TEXT SECTION:
== Segment start ==

Combining a translation in Latin hexameter with the original Greek text in verse, also hexameters, this bilingual and annotated version of Theriaca (Antidotes) of the ancient Greek author Nicander of Colophon was published in 1552 by the Flemish printer Juan Mey in Valencia and embellished with woodcut initials.
Nicander of Colophon was a prolific writer who lived in the second century BCE. Despite the long list of his works cited by classical authors such as Ovid, Cicero, and Pliny, the Theriaca is one of only two of his substantial works that have survived.
A Useful Text
Nicander's pharmacological text focuses on the remedies for the bites and stings of snakes, scorpions, and insects and was commonly combined with his Alexipharmaca, which addresses plant and mineral poisons. In addition to describing the composition of these poisons and their symptoms, these didactic poems helpfully detailed specific remedies for each. Nicander’s works were transmitted in numerous manuscripts and early printed editions, testifying to the high regard in which they were held in the early modern period.

== Segment end ==

WHAT IS NEEDED: Write out the passage on Nicander's Theriaca from "A Useful Text" to "early modern period.".

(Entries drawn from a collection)
== Segment start ==

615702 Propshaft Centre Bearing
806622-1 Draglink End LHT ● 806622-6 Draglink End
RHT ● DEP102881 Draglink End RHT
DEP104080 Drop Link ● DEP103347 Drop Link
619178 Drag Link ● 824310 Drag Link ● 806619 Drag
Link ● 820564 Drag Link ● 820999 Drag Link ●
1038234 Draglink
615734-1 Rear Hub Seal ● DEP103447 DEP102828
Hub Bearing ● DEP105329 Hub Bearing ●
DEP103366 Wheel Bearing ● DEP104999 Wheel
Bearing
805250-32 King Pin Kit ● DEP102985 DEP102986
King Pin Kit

== Segment end ==
== Segment start ==

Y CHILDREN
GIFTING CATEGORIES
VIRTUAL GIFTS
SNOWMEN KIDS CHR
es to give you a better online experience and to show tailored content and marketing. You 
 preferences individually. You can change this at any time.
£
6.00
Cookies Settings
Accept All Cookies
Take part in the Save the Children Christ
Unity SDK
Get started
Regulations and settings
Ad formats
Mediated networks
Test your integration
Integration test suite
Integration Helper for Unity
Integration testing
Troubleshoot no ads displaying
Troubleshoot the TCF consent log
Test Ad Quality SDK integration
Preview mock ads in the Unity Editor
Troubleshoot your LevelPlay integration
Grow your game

== Segment end ==
== Segment start ==

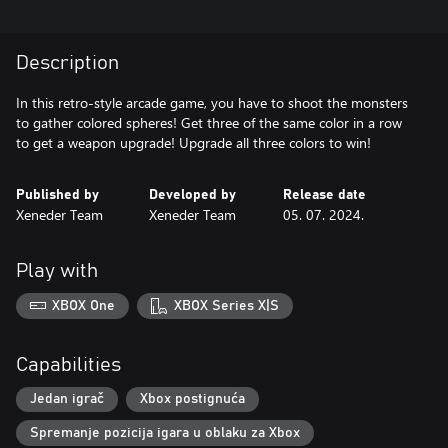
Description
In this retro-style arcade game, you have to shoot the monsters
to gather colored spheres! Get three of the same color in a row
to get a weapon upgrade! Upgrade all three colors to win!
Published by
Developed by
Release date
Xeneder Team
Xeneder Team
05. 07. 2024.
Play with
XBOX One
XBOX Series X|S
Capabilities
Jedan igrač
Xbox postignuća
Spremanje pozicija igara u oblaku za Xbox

== Segment end ==

EXPECTED ANSWER:
A Useful Text
Nicander's pharmacological text focuses on the remedies for the bites and stings of snakes, scorpions, and insects and was commonly combined with his Alexipharmaca, which addresses plant and mineral poisons. In addition to describing the composition of these poisons and their symptoms, these didactic poems helpfully detailed specific remedies for each. Nicander’s works were transmitted in numerous manuscripts and early printed editions, testifying to the high regard in which they were held in the early modern period.